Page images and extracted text

* * * * * * *

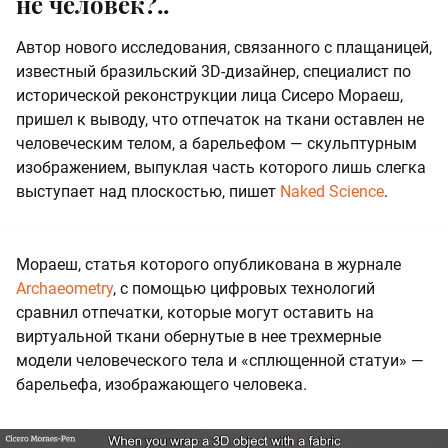
не человек?..
Автор нового исследования, связанного с плащаницей,
известный бразильский 3D-дизайнер, специалист по
исторической реконструкции лица Сисеро Мораеш,
пришел к выводу, что отпечаток на ткани оставлен не
человеческим телом, а барельефом — скульптурным
изображением, выпуклая часть которого лишь слегка
выступает над плоскостью, пишет
Naked Science
.
Мораеш, статья которого опубликована в журнале
Archaeometry
, с помощью цифровых технологий
сравнил отпечатки, которые могут оставить на
виртуальной ткани обернутые в нее трехмерные
модели человеческого тела и «сплющенной статуи» —
барельефа, изображающего человека.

* * * * * * *

Exercise prompt:
Beginning with the line that contains "Archaeometry", write out every line through the end of the entries above, exactly.

Task solution:
Archaeometry
, с помощью цифровых технологий
сравнил отпечатки, которые могут оставить на
виртуальной ткани обернутые в нее трехмерные
модели человеческого тела и «сплющенной статуи» —
барельефа, изображающего человека.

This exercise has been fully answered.